## What you are asked to do:
Your task is to copy each line of the listing that contains the word "buttons".

## Data to use:
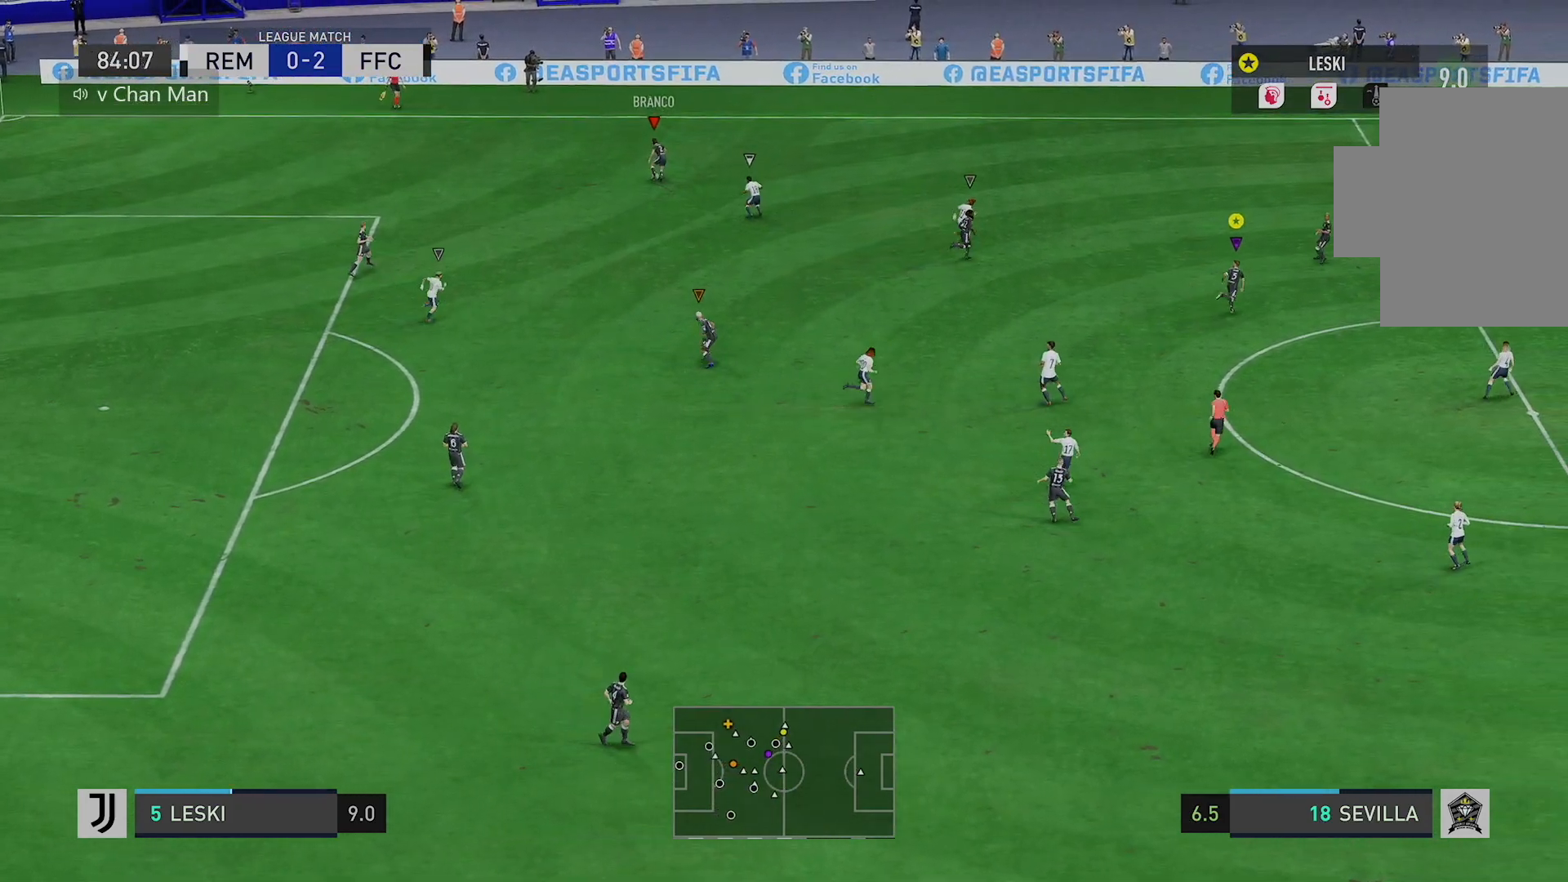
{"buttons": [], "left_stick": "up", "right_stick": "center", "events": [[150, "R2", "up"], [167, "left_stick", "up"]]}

==

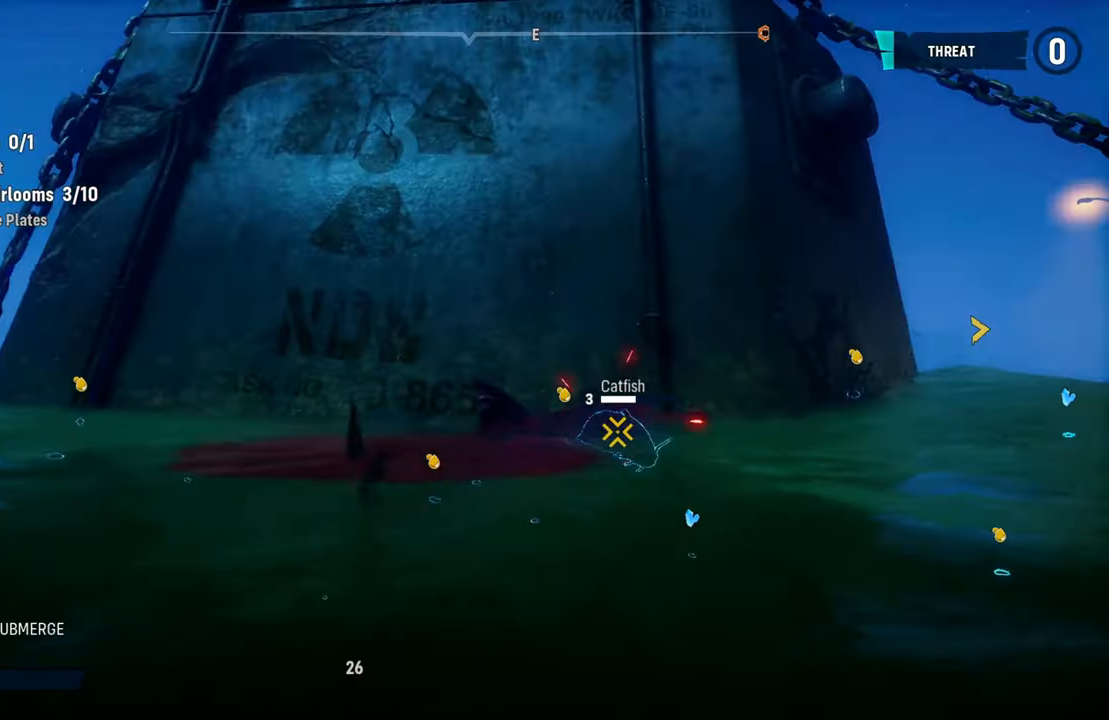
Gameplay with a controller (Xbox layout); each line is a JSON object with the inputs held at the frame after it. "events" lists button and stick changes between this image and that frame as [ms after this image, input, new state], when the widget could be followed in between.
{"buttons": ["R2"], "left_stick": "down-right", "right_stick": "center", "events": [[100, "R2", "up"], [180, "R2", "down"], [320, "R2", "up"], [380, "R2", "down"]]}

## Task answer:
{"buttons": [], "left_stick": "up", "right_stick": "center", "events": [[150, "R2", "up"], [167, "left_stick", "up"]]}
{"buttons": ["R2"], "left_stick": "down-right", "right_stick": "center", "events": [[100, "R2", "up"], [180, "R2", "down"], [320, "R2", "up"], [380, "R2", "down"]]}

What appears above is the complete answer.